===== Dataset records =====

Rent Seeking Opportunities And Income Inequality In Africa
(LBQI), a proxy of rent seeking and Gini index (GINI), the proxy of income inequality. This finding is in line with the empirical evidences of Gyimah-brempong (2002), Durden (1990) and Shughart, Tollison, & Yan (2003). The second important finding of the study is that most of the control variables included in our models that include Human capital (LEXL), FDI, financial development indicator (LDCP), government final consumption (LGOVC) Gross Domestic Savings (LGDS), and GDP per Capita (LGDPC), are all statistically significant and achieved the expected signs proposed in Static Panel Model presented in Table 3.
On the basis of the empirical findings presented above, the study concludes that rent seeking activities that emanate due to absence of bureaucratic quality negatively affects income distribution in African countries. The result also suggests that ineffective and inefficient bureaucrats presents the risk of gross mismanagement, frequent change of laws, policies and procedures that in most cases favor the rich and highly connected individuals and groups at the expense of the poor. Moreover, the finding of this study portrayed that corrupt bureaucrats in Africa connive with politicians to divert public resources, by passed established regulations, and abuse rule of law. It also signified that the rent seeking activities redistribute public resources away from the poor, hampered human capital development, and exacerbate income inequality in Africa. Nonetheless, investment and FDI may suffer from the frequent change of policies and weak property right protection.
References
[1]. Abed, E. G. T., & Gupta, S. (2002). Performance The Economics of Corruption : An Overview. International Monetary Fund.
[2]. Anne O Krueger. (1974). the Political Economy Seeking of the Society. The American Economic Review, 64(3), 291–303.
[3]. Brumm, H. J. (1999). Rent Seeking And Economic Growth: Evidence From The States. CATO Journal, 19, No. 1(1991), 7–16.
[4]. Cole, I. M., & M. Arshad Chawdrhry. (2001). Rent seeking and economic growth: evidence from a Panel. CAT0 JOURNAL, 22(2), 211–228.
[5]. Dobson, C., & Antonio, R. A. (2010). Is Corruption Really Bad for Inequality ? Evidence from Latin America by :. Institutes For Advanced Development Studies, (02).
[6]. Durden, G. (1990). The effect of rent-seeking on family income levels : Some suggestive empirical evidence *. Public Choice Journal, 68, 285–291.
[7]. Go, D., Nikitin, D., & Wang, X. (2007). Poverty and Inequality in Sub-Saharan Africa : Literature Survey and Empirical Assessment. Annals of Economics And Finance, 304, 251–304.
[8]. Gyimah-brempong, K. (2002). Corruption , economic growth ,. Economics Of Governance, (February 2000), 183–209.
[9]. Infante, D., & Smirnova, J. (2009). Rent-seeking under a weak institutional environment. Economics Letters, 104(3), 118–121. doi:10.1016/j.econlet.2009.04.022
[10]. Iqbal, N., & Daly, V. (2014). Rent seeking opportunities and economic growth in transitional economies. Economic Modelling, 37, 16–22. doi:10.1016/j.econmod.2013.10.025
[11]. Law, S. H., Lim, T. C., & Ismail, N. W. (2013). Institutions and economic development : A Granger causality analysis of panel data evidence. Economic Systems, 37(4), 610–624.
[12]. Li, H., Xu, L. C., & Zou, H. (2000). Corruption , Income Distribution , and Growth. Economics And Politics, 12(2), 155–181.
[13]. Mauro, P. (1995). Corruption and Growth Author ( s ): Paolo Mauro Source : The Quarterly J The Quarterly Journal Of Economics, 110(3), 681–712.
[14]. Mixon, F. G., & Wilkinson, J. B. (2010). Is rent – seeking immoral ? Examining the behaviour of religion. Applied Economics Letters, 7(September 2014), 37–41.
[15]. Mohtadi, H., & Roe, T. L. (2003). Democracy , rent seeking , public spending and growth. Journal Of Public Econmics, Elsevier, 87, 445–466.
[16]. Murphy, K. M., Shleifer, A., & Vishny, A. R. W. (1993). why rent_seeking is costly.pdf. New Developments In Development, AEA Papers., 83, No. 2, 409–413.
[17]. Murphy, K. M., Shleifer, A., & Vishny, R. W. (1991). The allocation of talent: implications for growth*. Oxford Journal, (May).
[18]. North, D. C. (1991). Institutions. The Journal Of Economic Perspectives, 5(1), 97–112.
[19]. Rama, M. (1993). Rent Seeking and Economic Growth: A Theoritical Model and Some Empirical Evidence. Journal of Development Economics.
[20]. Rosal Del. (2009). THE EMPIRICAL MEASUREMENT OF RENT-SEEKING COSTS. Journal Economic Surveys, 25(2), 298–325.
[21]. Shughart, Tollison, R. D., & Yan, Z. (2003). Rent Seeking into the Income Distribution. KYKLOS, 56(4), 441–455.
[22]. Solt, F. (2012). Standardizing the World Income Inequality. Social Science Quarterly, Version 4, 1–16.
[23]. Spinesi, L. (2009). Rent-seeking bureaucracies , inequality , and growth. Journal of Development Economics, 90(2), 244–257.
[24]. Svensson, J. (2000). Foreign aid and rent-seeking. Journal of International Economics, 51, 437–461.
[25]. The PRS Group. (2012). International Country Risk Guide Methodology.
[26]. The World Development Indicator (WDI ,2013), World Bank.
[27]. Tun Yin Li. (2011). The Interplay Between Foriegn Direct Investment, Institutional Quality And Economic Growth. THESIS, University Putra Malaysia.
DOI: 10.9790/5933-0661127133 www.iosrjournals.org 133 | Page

=====

■ Task brief ■
Provide the number of lines in the records above that contain the word "Institutions", with no additional words.

■ Answer to this problem ■
2